The entries below hold a line with "Metanolizdd" and a line with "The brain stem". Return those lines and all that lie between them, exactly and only.

Collection entries:
+ + +

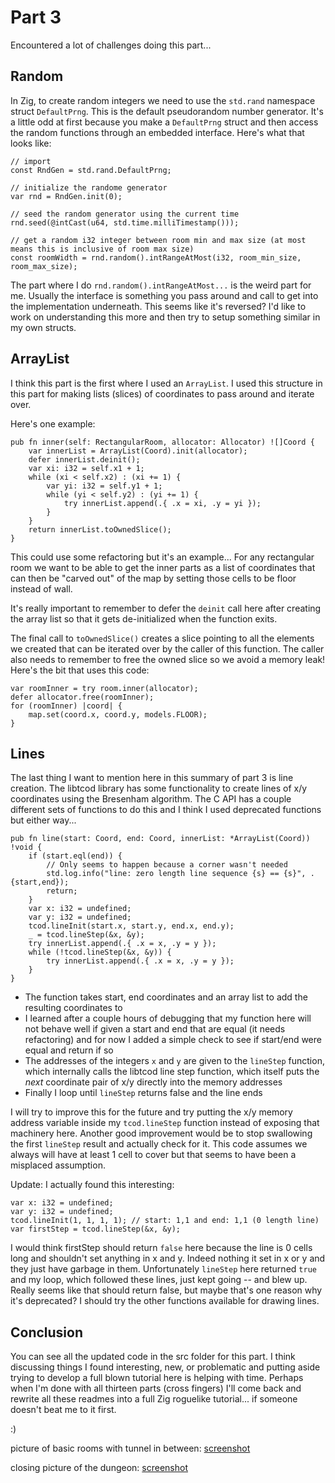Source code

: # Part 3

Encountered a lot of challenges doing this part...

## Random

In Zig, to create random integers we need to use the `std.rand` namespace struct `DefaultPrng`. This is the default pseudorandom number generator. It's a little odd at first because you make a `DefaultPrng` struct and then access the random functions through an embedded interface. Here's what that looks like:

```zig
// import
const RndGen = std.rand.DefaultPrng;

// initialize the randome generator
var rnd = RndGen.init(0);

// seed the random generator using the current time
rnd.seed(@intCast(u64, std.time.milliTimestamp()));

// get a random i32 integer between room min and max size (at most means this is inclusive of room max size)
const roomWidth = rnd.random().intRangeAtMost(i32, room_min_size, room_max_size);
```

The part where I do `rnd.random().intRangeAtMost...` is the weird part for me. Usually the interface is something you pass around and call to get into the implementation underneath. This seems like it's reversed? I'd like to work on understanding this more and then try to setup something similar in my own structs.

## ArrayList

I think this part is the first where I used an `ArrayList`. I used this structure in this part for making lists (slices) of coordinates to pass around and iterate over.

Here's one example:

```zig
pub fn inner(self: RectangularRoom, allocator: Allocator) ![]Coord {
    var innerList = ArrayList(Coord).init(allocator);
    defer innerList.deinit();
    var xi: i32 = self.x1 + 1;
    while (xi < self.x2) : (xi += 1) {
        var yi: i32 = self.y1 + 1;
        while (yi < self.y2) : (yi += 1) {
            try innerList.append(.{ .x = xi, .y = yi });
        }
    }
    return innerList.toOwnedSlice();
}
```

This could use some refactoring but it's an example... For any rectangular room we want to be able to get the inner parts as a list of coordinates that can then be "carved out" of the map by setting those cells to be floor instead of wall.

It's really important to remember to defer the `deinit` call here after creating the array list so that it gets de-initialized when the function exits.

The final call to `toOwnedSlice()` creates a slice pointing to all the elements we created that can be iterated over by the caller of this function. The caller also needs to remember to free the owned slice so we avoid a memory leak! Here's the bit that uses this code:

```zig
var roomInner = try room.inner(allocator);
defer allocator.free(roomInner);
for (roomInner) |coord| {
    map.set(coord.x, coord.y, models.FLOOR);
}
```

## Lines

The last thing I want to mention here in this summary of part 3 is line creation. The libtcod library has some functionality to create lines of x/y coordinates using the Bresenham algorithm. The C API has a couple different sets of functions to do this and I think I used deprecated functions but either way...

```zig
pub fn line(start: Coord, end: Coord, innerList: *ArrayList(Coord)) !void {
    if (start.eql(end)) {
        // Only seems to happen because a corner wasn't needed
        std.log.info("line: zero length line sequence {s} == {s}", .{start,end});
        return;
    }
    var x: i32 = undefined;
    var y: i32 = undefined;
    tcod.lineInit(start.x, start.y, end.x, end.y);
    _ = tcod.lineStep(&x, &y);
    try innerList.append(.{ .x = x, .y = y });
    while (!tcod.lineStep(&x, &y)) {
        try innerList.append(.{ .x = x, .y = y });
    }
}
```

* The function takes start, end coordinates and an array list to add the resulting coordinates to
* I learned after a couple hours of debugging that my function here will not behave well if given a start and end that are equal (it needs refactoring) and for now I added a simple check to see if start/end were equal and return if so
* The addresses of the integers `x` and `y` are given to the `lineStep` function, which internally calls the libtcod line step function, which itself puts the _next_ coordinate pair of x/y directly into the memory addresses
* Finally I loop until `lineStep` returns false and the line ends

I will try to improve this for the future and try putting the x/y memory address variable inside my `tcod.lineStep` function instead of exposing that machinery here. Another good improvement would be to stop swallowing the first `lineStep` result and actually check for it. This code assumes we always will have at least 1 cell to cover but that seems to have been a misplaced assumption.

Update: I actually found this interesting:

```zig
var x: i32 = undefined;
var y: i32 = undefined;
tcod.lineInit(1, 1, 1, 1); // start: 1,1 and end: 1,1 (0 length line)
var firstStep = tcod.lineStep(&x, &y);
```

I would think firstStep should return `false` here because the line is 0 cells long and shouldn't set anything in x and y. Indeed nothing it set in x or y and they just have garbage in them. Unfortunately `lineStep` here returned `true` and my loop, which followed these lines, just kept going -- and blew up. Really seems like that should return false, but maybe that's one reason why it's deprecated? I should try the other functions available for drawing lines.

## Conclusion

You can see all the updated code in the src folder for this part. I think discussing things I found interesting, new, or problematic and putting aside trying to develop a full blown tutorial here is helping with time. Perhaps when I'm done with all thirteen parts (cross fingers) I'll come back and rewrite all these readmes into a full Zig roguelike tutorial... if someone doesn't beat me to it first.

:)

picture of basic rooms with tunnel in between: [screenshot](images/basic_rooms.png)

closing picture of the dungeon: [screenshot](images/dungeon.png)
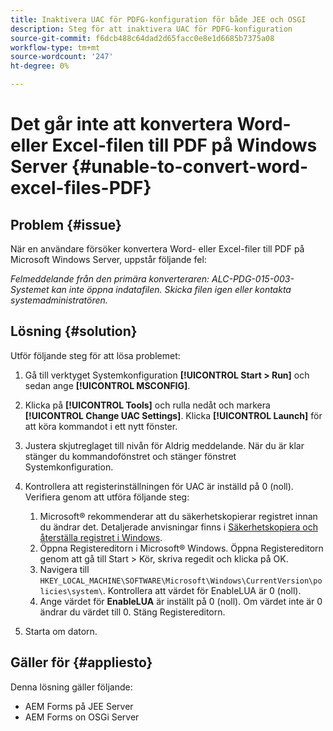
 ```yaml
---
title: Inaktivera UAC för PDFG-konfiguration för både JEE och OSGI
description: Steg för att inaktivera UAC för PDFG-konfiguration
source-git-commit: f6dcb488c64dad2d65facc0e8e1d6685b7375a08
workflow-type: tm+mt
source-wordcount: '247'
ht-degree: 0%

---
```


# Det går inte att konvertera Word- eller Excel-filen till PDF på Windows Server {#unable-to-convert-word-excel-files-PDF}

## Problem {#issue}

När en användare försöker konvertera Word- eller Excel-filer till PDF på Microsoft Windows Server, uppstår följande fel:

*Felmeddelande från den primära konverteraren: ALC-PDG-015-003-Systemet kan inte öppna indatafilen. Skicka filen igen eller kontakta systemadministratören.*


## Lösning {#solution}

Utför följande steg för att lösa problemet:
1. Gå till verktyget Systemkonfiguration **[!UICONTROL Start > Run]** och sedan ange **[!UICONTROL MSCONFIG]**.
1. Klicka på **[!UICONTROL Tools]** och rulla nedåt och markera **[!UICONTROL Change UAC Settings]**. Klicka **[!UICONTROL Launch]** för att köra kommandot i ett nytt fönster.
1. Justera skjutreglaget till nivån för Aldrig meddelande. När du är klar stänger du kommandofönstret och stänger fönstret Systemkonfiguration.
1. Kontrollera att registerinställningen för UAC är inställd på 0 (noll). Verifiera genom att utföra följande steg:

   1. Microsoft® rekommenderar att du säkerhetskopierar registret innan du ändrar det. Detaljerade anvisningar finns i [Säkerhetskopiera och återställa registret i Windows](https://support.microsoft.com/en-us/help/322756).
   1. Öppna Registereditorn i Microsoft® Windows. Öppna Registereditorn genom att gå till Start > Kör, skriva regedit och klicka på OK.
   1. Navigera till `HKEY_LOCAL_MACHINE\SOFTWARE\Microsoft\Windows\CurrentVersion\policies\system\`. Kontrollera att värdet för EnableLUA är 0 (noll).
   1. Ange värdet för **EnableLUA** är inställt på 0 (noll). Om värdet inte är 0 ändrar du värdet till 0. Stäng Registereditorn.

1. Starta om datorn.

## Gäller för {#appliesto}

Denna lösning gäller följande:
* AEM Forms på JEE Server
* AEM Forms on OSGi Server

+ + +

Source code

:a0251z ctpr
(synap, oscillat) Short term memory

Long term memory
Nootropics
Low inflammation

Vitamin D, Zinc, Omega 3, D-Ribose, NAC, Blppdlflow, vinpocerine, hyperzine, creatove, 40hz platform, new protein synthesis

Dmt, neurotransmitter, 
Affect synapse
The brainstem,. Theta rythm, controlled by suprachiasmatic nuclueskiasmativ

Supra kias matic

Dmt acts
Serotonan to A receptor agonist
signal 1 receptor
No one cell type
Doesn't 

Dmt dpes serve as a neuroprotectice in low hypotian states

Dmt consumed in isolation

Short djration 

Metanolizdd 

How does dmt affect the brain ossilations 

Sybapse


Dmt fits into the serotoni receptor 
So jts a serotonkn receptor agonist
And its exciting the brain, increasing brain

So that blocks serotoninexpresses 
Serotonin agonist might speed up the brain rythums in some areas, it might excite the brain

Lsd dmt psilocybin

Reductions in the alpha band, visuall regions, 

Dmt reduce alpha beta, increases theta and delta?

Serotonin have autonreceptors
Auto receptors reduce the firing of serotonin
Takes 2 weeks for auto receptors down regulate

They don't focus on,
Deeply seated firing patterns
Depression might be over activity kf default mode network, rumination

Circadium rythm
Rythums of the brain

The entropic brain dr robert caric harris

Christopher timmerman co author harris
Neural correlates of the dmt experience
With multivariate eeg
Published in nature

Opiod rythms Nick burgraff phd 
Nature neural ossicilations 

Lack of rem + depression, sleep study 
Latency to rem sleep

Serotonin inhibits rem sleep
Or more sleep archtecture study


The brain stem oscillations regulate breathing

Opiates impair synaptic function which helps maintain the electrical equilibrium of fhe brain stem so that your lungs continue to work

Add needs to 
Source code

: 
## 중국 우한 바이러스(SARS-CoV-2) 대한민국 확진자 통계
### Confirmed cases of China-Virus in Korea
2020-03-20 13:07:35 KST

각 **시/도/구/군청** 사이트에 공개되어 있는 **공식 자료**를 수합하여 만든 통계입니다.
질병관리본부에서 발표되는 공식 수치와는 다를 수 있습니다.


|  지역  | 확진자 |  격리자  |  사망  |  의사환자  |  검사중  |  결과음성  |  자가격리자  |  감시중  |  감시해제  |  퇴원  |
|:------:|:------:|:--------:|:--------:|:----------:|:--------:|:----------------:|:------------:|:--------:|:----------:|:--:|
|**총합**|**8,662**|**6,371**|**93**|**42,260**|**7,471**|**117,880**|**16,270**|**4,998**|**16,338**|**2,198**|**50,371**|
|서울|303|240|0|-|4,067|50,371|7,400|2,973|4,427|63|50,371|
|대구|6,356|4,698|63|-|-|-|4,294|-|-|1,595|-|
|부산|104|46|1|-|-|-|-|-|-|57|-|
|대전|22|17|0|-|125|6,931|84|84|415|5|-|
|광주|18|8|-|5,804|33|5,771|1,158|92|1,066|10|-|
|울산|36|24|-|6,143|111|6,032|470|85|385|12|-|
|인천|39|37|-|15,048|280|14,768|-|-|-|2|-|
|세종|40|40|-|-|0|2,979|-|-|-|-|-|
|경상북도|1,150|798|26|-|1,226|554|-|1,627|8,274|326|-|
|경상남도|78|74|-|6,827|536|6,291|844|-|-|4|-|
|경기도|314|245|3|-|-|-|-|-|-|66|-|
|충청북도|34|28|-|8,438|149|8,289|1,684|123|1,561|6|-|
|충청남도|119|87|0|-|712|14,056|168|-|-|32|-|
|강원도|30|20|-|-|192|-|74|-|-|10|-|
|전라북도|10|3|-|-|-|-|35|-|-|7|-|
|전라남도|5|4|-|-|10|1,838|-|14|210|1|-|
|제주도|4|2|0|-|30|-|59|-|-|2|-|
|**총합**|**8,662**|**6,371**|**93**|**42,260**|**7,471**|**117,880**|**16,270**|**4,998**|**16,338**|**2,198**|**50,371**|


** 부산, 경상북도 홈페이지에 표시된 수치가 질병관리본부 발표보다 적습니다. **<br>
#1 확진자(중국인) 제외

+ + +

Answer below:
Metanolizdd 

How does dmt affect the brain ossilations 

Sybapse


Dmt fits into the serotoni receptor 
So jts a serotonkn receptor agonist
And its exciting the brain, increasing brain

So that blocks serotoninexpresses 
Serotonin agonist might speed up the brain rythums in some areas, it might excite the brain

Lsd dmt psilocybin

Reductions in the alpha band, visuall regions, 

Dmt reduce alpha beta, increases theta and delta?

Serotonin have autonreceptors
Auto receptors reduce the firing of serotonin
Takes 2 weeks for auto receptors down regulate

They don't focus on,
Deeply seated firing patterns
Depression might be over activity kf default mode network, rumination

Circadium rythm
Rythums of the brain

The entropic brain dr robert caric harris

Christopher timmerman co author harris
Neural correlates of the dmt experience
With multivariate eeg
Published in nature

Opiod rythms Nick burgraff phd 
Nature neural ossicilations 

Lack of rem + depression, sleep study 
Latency to rem sleep

Serotonin inhibits rem sleep
Or more sleep archtecture study


The brain stem oscillations regulate breathing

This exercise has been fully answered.